In der Privatklinik Meiringen wurden 9 Patientinnen behandelt, weil sie angeblich Opfer von Tätern wurden, die sie in Ritualen missbraucht und ihre Gedanken programmiert haben sollen. Das zeigen Recherchen von SRF Investigativ.
Damit sind deutlich mehr Patientinnen von der Verschwörungserzählung an Berner Psychiatrien betroffen, als bisher bekannt war. Denn publik waren bisher 12 Fälle, die sich am Psychiatriezentrum Münsingen ereignet hatten.
Wir waren vorgewarnt, aber dennoch überrascht.
In Meiringen wurden die Patientendossiers der vergangenen 10 Jahre auf Begriffe untersucht, die im Zusammenhang mit der Verschwörungserzählung stehen. Anhängerinnen und Anhänger der Verschwörung sind davon überzeugt, dass es Täter gibt, die die Gedanken von Frauen programmieren und sie fernsteuern können. Also Opfer sind von satanistischen Ritualen oder von Tätern mit Spezialwissen zu Gedankenprogrammierung.
In Auftrag gegeben hat die Untersuchung die bernische Gesundheitsdirektion. Man habe konkrete Hinweise auf die Verbreitung der Verschwörungserzählung an der psychiatrischen Klinik gehabt, heisst es auf Anfrage. «Wir waren also vorgewarnt, aber dennoch etwas überrascht», sagt Mediensprecher Gundekar Giebel. Der Kanton Bern habe reagiert: «Wir verlangen von den Kliniken neue Überwachungsprozesse.» Es gehe darum, sicherzustellen, dass sich die Verschwörungserzählung nicht mehr in Kliniken verbreiten könne, so Giebel weiter.
Bei der Privatklinik Meiringen heisst es, man bedauere, dass die Verschwörungserzählung Fuss fassen konnte. «Jeder Patient, der nicht aufgrund der wissenschaftlichen Leitlinien behandelt wurde, ist einer zu viel», sagt Christian Mikutta. Er leitete als stellvertretender ärztlicher Direktor die Untersuchung in der Privatklinik Meiringen.

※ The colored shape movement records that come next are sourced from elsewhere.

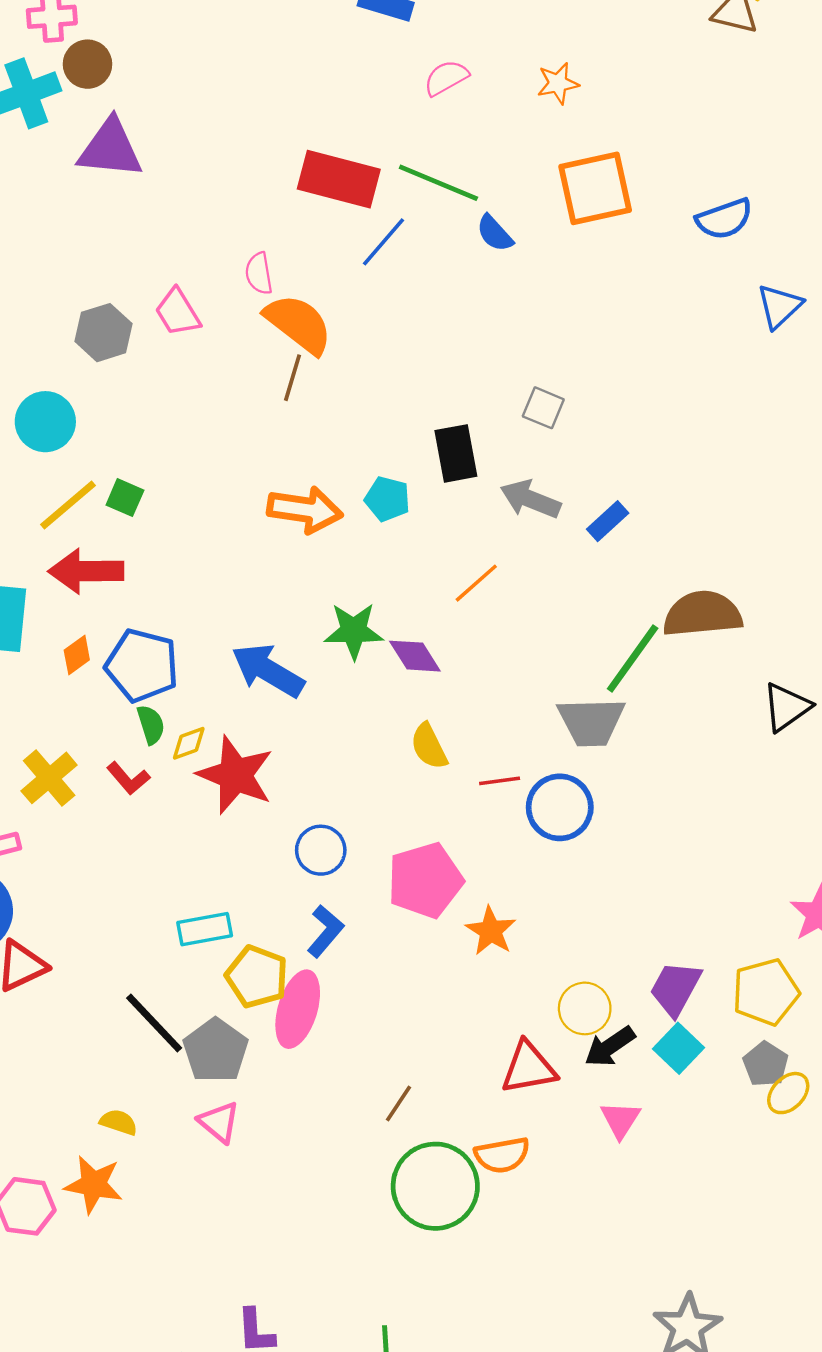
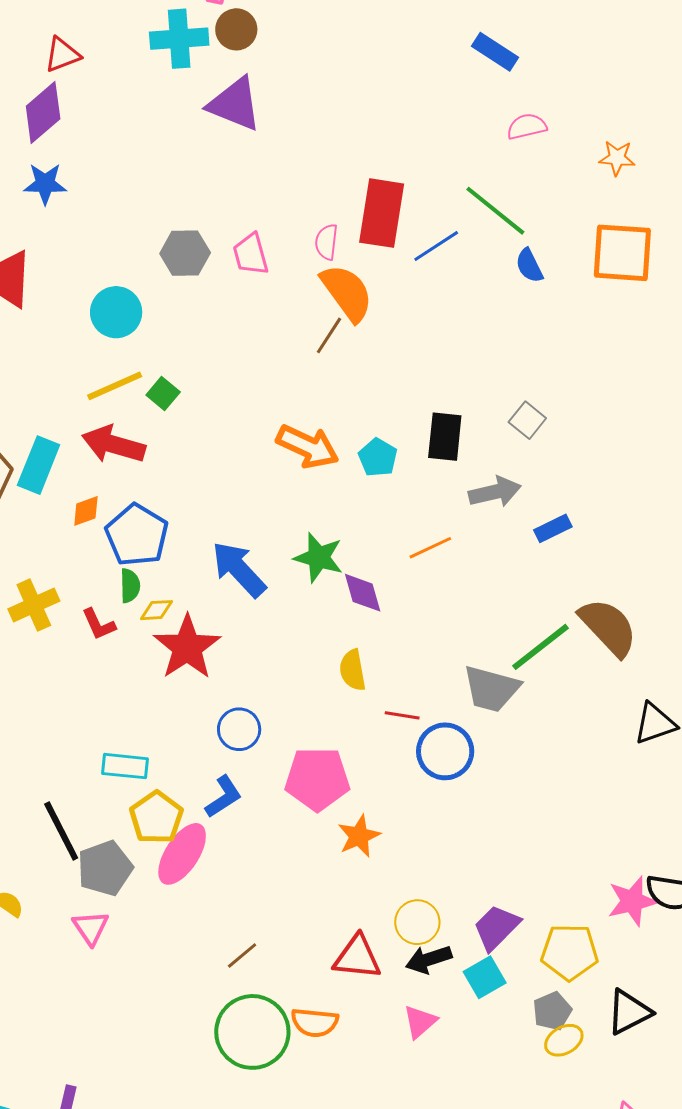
red rectangle: (339, 179) -> (382, 213), moved, turned 68
gray arrow: (530, 499) -> (495, 492), turned 129
brown semicircle: (702, 614) -> (608, 627), turned 36

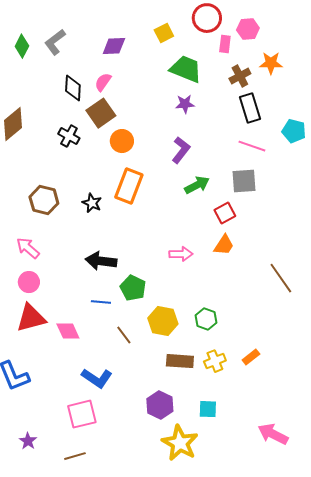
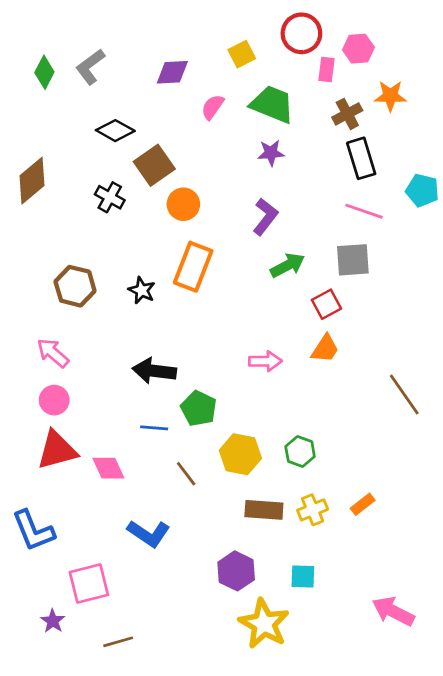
pink semicircle: (103, 82) -> (213, 107), moved
black diamond: (73, 88) -> (115, 131), turned -64
pink square: (82, 414) -> (89, 583), moved

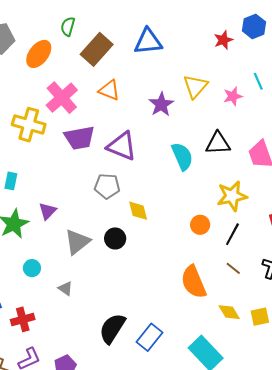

Es handle sich bei den betroffenen 9 Patientinnen um Einzelfälle, die aber nie aufgrund der Verschwörungserzählung hätten behandelt werden dürfen. «Bei vier der betroffenen Patienten kam es auch zu einem freiwilligen Schutzaufenthalt in der Klinik.» Das heisst, dass sich die Patientinnen aus Furcht vor den angeblichen Tätern mehrere Wochen in der Klinik aufhielten.
Untersuchung auch an der grössten Psychiatrie im Kanton Bern
«Es handelte sich um eine einzelne Ärztin, die mit diesen Theorien Patienten behandelt hat», so Mikutta. Weiter sei ein Supervisor in diese Behandlungen involviert gewesen. Mit beiden Personen arbeite man nicht mehr zusammen.
Die Privatklinik Meiringen habe zudem weitere Massnahmen ergriffen, damit sich die Verschwörungserzählung nicht mehr ausbreiten könne: «Wir haben beispielsweise innerhalb der Klinik Weiterbildungen gemacht und die Unwissenschaftlichkeit der Verschwörungserzählung aufgezeigt», sagt Christian Mikutta. Weiter habe man bei der Diagnostik Verbesserungen eingeführt und die Therapien neu ausgerichtet.
Die bernische Gesundheitsdirektion gelangte auch an die grösste Psychiatrie im Kanton, die Universitären Psychiatrischen Dienste UPD. Auch sie musste die Patientendossiers der vergangenen zehn Jahre auf die Verschwörungserzählung untersuchen. Laut Gesundheitsdirektion wurden aber keine Fälle entdeckt.
Und die UPD teilt auf Anfrage schriftlich mit, man verfüge unter anderem über ein kontinuierliches Qualitätsmanagement. «Durch diese interne Transparenz wurden die wenigen Fälle, die mit einem entsprechenden Narrativ zugewiesen wurden, jeweils erkannt und geklärt.»
Die beiden Untersuchungen an der UPD und der Privatklinik Meiringen haben eine Vorgeschichte: Im Frühling 2022 deckte das SRF Regionaljournal Bern Freiburg Wallis auf, dass sich die Verschwörungserzählung am Psychiatriezentrum Münsingen verbreitet hatte. Die bernische Gesundheitsdirektion setzte daraufhin einen Experten ein, der 12 Fälle von betroffenen Patientinnen fand und verschiedene Massnahmen empfahl.
In einer ersten Version des Artikels war von 14 Patientinnen die Rede. Diese Zahl hatte die Privatklinik Meiringen gegenüber SRF bestätigt. Nach der Publikation überprüfte die Klinik die Zahlen nochmals und korrigierte sie nach unten.